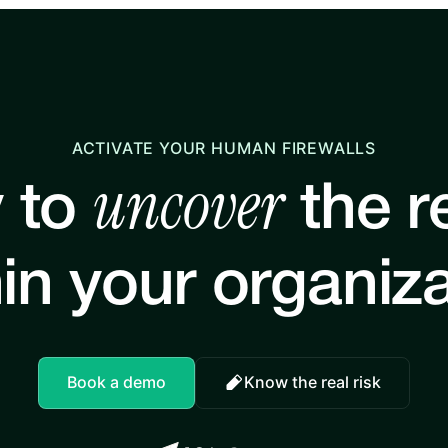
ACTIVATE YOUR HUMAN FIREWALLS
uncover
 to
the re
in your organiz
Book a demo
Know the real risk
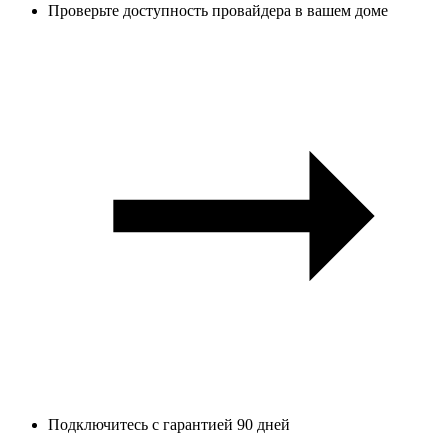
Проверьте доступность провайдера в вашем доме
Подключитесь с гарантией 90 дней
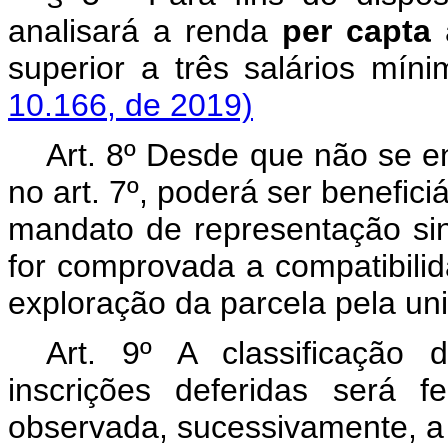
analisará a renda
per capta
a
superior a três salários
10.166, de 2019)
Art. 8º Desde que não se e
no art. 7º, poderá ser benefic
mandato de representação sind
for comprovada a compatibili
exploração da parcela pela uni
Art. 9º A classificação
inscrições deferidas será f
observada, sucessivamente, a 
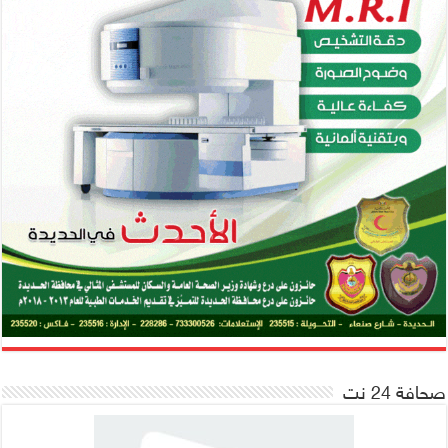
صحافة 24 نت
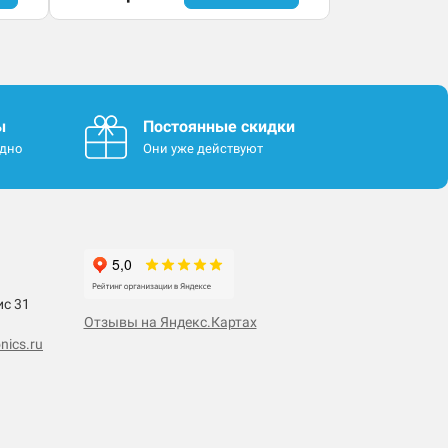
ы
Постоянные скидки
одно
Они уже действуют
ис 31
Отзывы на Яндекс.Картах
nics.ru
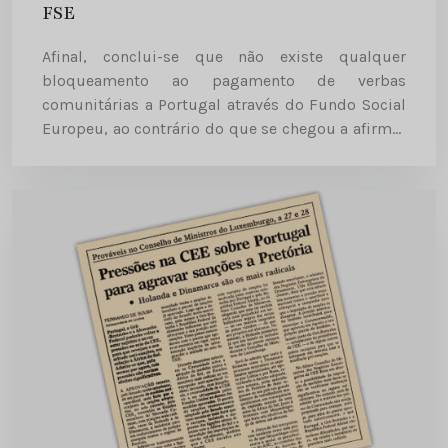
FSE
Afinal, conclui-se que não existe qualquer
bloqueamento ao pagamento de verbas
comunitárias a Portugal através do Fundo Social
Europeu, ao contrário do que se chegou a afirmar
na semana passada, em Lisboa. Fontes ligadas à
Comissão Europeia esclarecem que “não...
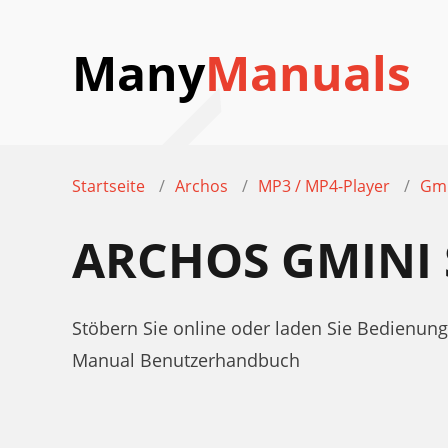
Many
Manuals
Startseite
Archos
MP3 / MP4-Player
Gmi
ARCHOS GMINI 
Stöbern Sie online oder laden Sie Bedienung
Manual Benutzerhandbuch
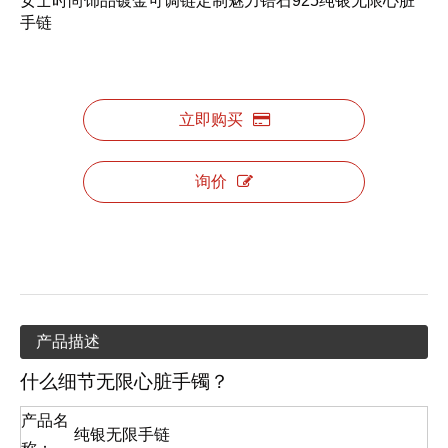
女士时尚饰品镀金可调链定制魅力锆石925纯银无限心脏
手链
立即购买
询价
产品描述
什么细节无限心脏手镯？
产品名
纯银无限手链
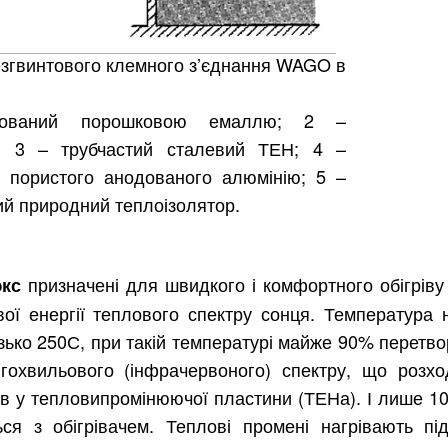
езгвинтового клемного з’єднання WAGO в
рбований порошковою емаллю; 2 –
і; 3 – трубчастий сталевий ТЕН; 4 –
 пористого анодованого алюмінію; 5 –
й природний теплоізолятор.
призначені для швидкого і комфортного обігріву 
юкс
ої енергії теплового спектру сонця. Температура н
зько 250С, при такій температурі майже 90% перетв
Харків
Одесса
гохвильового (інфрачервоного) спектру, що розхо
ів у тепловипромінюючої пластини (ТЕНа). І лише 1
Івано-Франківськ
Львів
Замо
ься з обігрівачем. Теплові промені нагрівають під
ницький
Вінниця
* * *
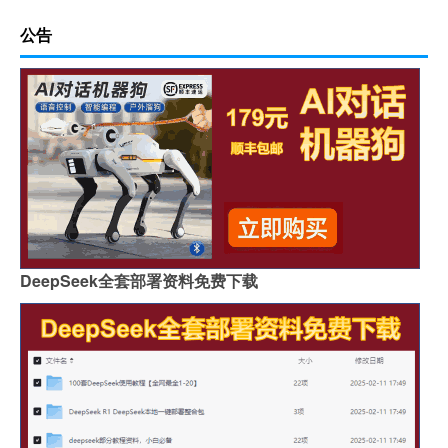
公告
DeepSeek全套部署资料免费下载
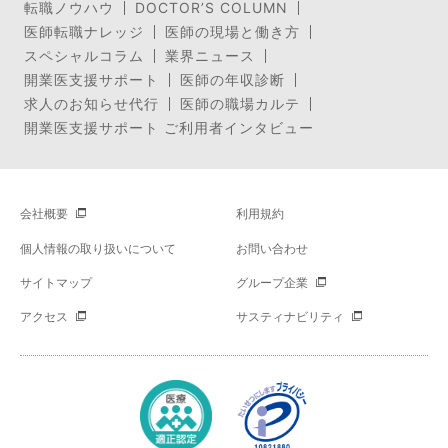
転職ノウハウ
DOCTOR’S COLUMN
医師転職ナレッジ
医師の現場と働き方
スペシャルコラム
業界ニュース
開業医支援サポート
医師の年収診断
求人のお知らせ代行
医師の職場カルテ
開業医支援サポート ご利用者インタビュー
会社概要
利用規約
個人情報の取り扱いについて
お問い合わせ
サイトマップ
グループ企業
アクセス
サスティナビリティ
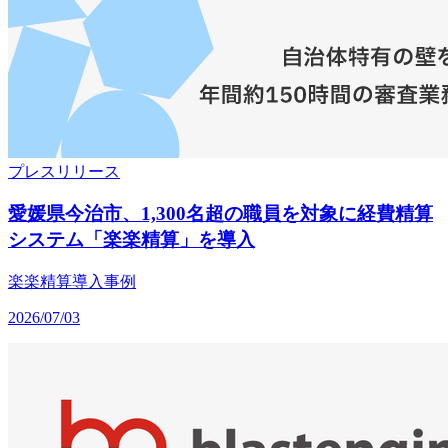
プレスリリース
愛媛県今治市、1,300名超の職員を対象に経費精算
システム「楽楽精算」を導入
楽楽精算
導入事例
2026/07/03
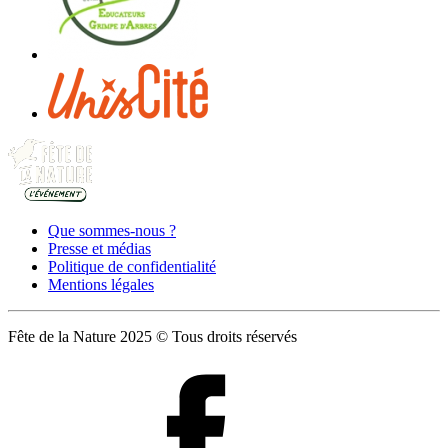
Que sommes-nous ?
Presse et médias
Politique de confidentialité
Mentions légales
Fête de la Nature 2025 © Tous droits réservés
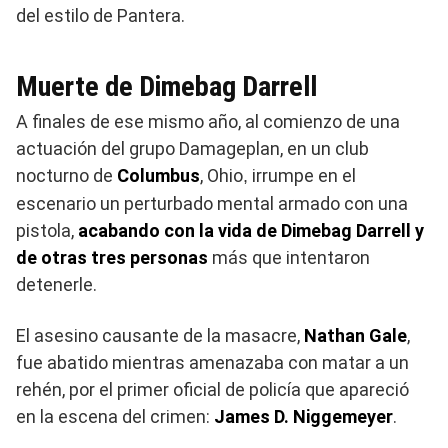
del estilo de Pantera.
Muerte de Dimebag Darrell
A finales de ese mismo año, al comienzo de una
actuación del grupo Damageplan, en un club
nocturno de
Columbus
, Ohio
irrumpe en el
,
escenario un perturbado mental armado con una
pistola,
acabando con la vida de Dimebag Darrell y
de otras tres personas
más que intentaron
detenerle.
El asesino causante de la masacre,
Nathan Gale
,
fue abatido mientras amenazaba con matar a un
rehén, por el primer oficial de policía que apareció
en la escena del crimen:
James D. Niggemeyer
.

### [PROBLEM REQUIREMENTS]
Extract every line above that contains the string "Dimebag".

### [WRITTEN REPLY]
Muerte de Dimebag Darrell
acabando con la vida de Dimebag Darrell y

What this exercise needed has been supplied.